T.E.R:R.A.I.N - Taranaki Educational Resource: Research, Analysis and Information Network


Melaleuca viminalis (Weeping bottlebrush)

Kingdom: Plantae
(unranked): Angiosperms
(unranked): Eudicots
(unranked): Rosids
Order: Myrtales
Family: Myrtaceae
Genus: Melaleuca
Species: M. viminalis
Binomial name: Melaleuca viminalis  Melaleuca viminalis was first named in 2009 by Lyndley Craven in Novon when Callistemon viminalis was transferred to the present genus
Synonyms: Metrosideros viminalis, Callistemon viminalis
Common names: Weeping bottlebrush, Creek bottlebrush, Drooping Bottlebrush; Red Bottlebrush

Melaleuca viminalis is a plant in the myrtle family, Myrtaceae and is endemic to New South Wales, Queensland and Western Australia.
Melaleuca viminalis is a large shrub or small tree growing to 10 m tall with a number of trunks and usually pendulous branches.
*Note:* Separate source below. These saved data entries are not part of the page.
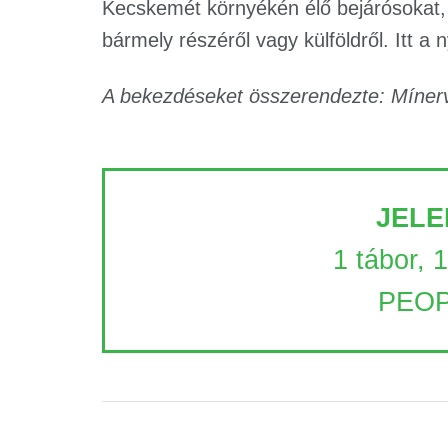
Kecskemét környékén élő bejárósokat, i
bármely részéről vagy külföldről. Itt a n
A bekezdéseket összerendezte: Mínerv
JELE
1 tábor, 
PEOP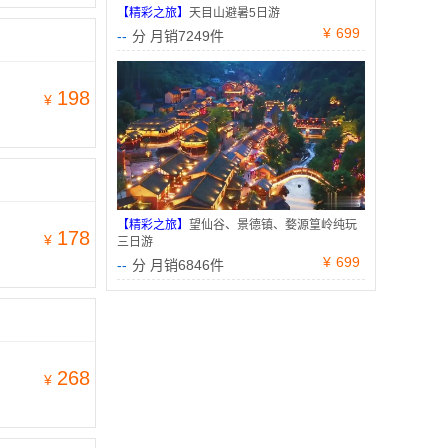
【精彩之旅】
天目山避暑5日游
¥
699
--
分 月销7249件
198
¥
【精彩之旅】
望仙谷、景德镇、婺源篁岭纯玩
178
¥
三日游
¥
699
--
分 月销6846件
268
¥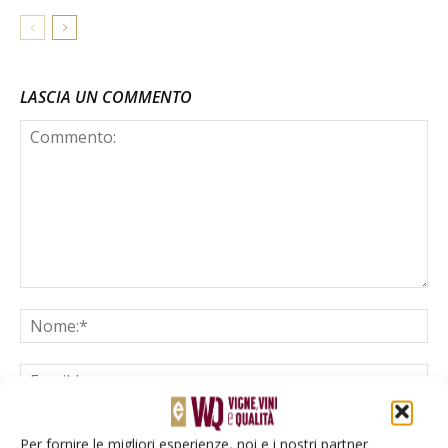
LASCIA UN COMMENTO
Per fornire le migliori esperienze, noi e i nostri partner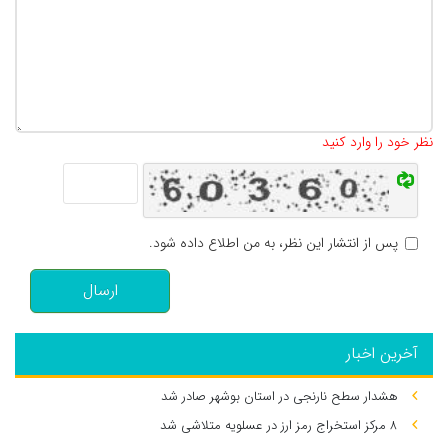
تعداد کاراکتر باقیمانده
:
500
نظر خود را وارد کنید
پس از انتشار این نظر، به من اطلاع داده شود.
ارسال
آخرین اخبار
هشدار سطح نارنجی در استان بوشهر صادر شد
۸ مرکز استخراج رمز ارز در عسلویه متلاشی شد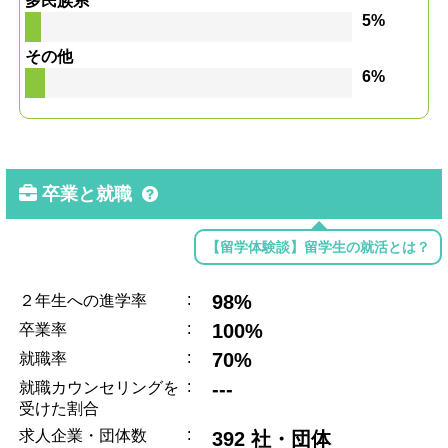
多民族系
5%
その他
6%
卒業と就職
【留学体験談】留学生の就活とは？
:
98%
２年生への進学率
:
100%
卒業率
:
70%
就職率
:
---
就職カウンセリングを
受けた割合
:
求人企業・団体数
392 社・団体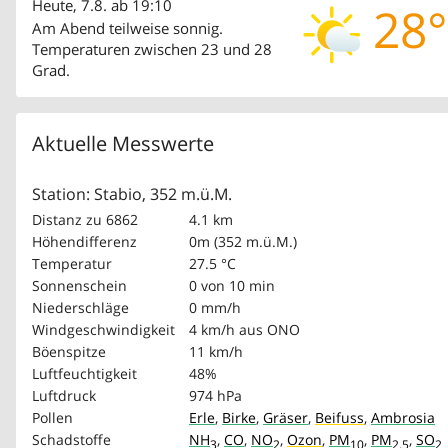
Heute, 7.8. ab 19:10
28°
Am Abend teilweise sonnig.
Temperaturen zwischen 23 und 28
Grad.
Aktuelle Messwerte
Station: Stabio, 352 m.ü.M.
Distanz zu 6862
4.1 km
Höhendifferenz
0m (352 m.ü.M.)
Temperatur
27.5 °C
Sonnenschein
0 von 10 min
Niederschläge
0 mm/h
Windgeschwindigkeit
4 km/h
aus ONO
Böenspitze
11 km/h
Luftfeuchtigkeit
48%
Luftdruck
974 hPa
Pollen
Erle
,
Birke
,
Gräser
,
Beifuss
,
Ambrosia
Schadstoffe
NH
,
CO
,
NO
,
Ozon
,
PM
,
PM
,
SO
3
2
10
2.5
2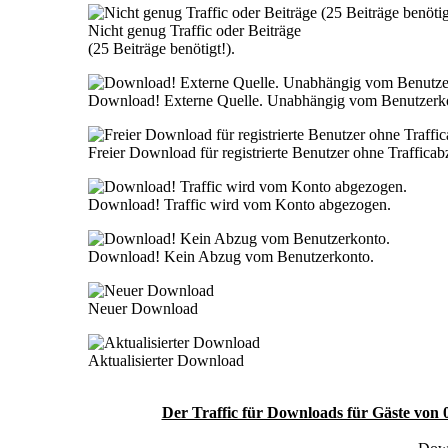
Nicht genug Traffic oder Beiträge
(25 Beiträge benötigt!).
Download! Externe Quelle. Unabhängig vom Benutzerk
Freier Download für registrierte Benutzer ohne Traffica
Download! Traffic wird vom Konto abgezogen.
Download! Kein Abzug vom Benutzerkonto.
Neuer Download
Aktualisierter Download
Der Traffic für Downloads für Gäste von 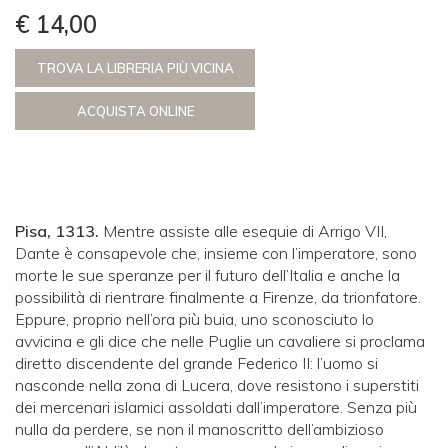
€ 14,00
TROVA LA LIBRERIA PIÙ VICINA
ACQUISTA ONLINE
Pisa, 1313.
Mentre assiste alle esequie di Arrigo VII,
Dante è consapevole che, insieme con l’imperatore, sono
morte le sue speranze per il futuro dell’Italia e anche la
possibilità di rientrare finalmente a Firenze, da trionfatore.
Eppure, proprio nell’ora più buia, uno sconosciuto lo
avvicina e gli dice che nelle Puglie un cavaliere si proclama
diretto discendente del grande Federico II: l’uomo si
nasconde nella zona di Lucera, dove resistono i superstiti
dei mercenari islamici assoldati dall’imperatore. Senza più
nulla da perdere, se non il manoscritto dell’ambizioso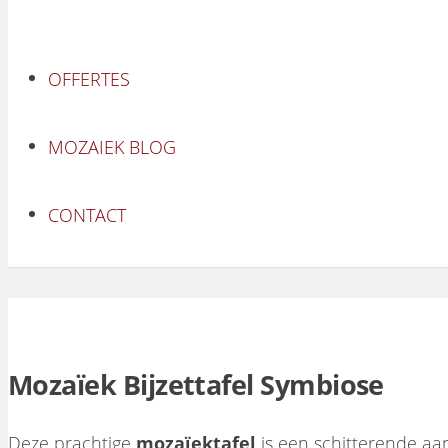
OFFERTES
MOZAIEK BLOG
CONTACT
Mozaïek Bijzettafel Symbiose
Deze prachtige
mozaïektafel
is een schitterende aa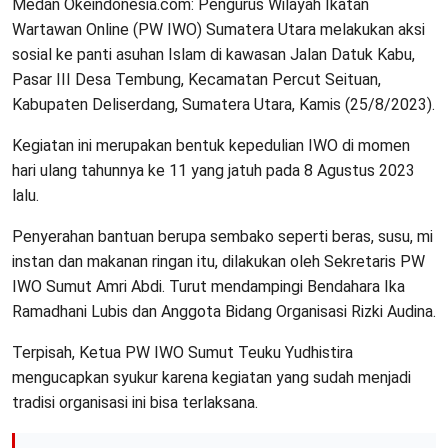
Medan Okeindonesia.com: Pengurus Wilayah Ikatan
Wartawan Online (PW IWO) Sumatera Utara melakukan aksi
sosial ke panti asuhan Islam di kawasan Jalan Datuk Kabu,
Pasar III Desa Tembung, Kecamatan Percut Seituan,
Kabupaten Deliserdang, Sumatera Utara, Kamis (25/8/2023).
Kegiatan ini merupakan bentuk kepedulian IWO di momen
hari ulang tahunnya ke 11 yang jatuh pada 8 Agustus 2023
lalu.
Penyerahan bantuan berupa sembako seperti beras, susu, mi
instan dan makanan ringan itu, dilakukan oleh Sekretaris PW
IWO Sumut Amri Abdi. Turut mendampingi Bendahara Ika
Ramadhani Lubis dan Anggota Bidang Organisasi Rizki Audina.
Terpisah, Ketua PW IWO Sumut Teuku Yudhistira
mengucapkan syukur karena kegiatan yang sudah menjadi
tradisi organisasi ini bisa terlaksana.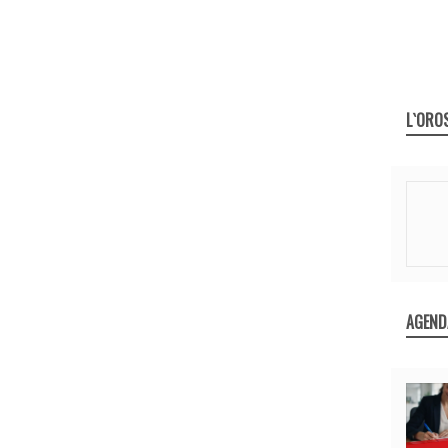
L`ORO
AGEND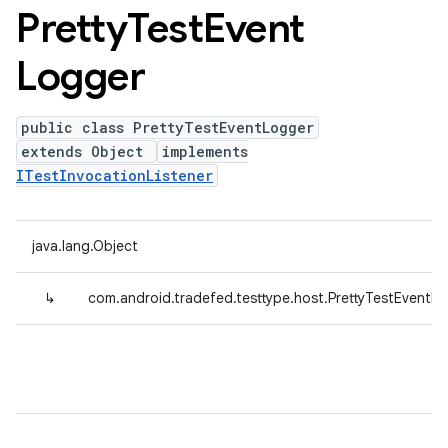
Pretty
Test
Event
Logger
public class PrettyTestEventLogger
extends Object
implements
ITestInvocationListener
java.lang.Object
↳
com.android.tradefed.testtype.host.PrettyTestEventL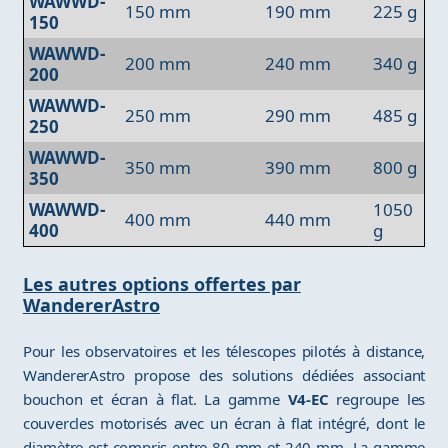
WAWWD-
150 mm
190 mm
225 g
150
WAWWD-
200 mm
240 mm
340 g
200
WAWWD-
250 mm
290 mm
485 g
250
WAWWD-
350 mm
390 mm
800 g
350
WAWWD-
1050
400 mm
440 mm
400
g
Les autres options offertes par
WandererAstro
Pour les observatoires et les télescopes pilotés à distance,
WandererAstro propose des solutions dédiées associant
bouchon et écran à flat. La gamme
V4-EC
regroupe les
couvercles motorisés avec un écran à flat intégré, dont le
diamètre est compris entre 80 mm et 240 mm. La gamme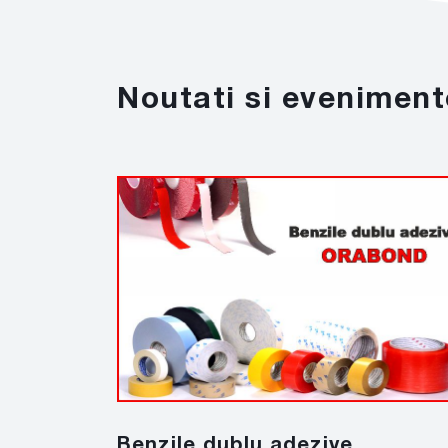
Noutati si eveniment
Benzile dublu adezive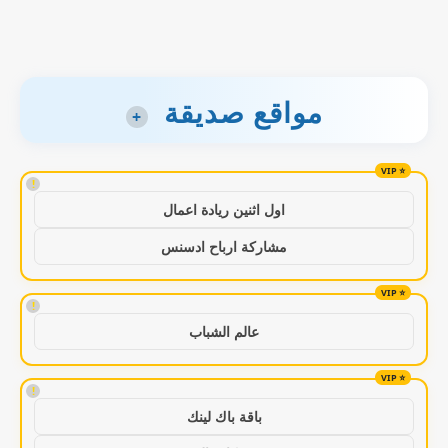
مواقع صديقة
+
!
اول اثنين ريادة اعمال
مشاركة ارباح ادسنس
!
عالم الشباب
!
باقة باك لينك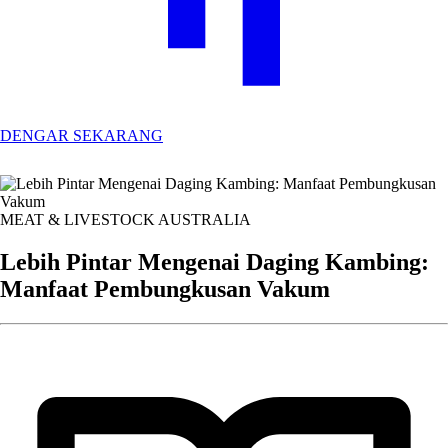
DENGAR SEKARANG
MEAT & LIVESTOCK AUSTRALIA
Lebih Pintar Mengenai Daging Kambing:
Manfaat Pembungkusan Vakum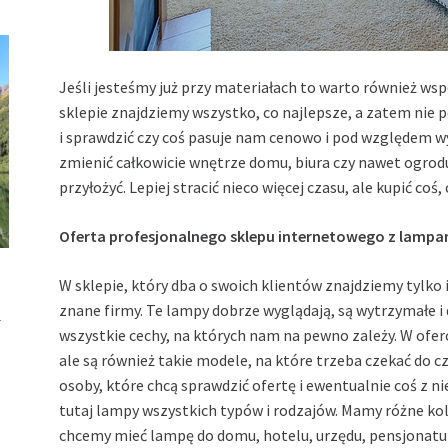
Jeśli jesteśmy już przy materiałach to warto również wsp
sklepie znajdziemy wszystko, co najlepsze, a zatem nie p
i sprawdzić czy coś pasuje nam cenowo i pod względem w
zmienić całkowicie wnętrze domu, biura czy nawet ogrodu
przyłożyć. Lepiej stracić nieco więcej czasu, ale kupić co
Oferta profesjonalnego sklepu internetowego z lampa
W sklepie, który dba o swoich klientów znajdziemy tylko
u
znane firmy. Te lampy dobrze wyglądają, są wytrzymałe i 
wszystkie cechy, na których nam na pewno zależy. W ofer
ale są również takie modele, na które trzeba czekać do cz
osoby, które chcą sprawdzić ofertę i ewentualnie coś z 
tutaj lampy wszystkich typów i rodzajów. Mamy różne kolo
chcemy mieć lampę do domu, hotelu, urzędu, pensjonatu 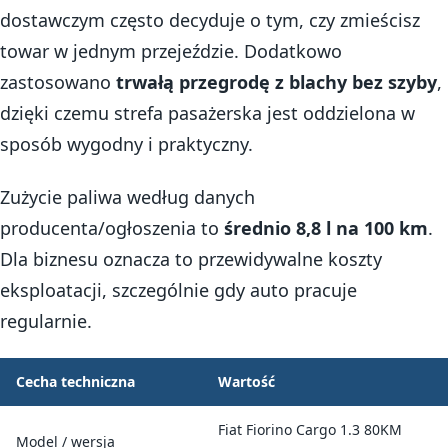
dostawczym często decyduje o tym, czy zmieścisz
towar w jednym przejeździe. Dodatkowo
zastosowano
trwałą przegrodę z blachy bez szyby
,
dzięki czemu strefa pasażerska jest oddzielona w
sposób wygodny i praktyczny.
Zużycie paliwa według danych
producenta/ogłoszenia to
średnio 8,8 l na 100 km
.
Dla biznesu oznacza to przewidywalne koszty
eksploatacji, szczególnie gdy auto pracuje
regularnie.
Cecha techniczna
Wartość
Fiat Fiorino Cargo 1.3 80KM
Model / wersja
The trunks bark is hard, fibrous and furrowed. The dead bark is layered.
Its leaves are arranged alternately and are 25–138 mm long, 3–27 mm wide, more or less flat, very narrow elliptical to narrow egg-shaped with the narrower end towards the base and the other end tapering to a sharp point. The leaves have a mid-vein, 9-27 lateral veins and there is a large number of conspicuous oil glands that almost touching one another.
The flowers are a bright red and are arranged in spikes on and around the ends of branches which continue to grow after flowering. The spikes are 35–50 mm in diameter and about 7-8 cm long, with 15 to 50 individual flowers. The petals are 4–6 mm long and fall off as the flower ages. The stamens (9 to 14) are arranged in five bundles around the flower. The staminal filaments projecting at right angles to the inflorescence so that the whole structure resembles a red bottle-brush. Flowering occurs from September to December and often sporadically throughout the year. 
Flowering is followed by fruit which is a woody capsule, 3.8–4.8 mm long and 5–6 mm in diameter. The capsules contain small seeds about 1-15 mm long.







The much-branched trunks with furrowed bark.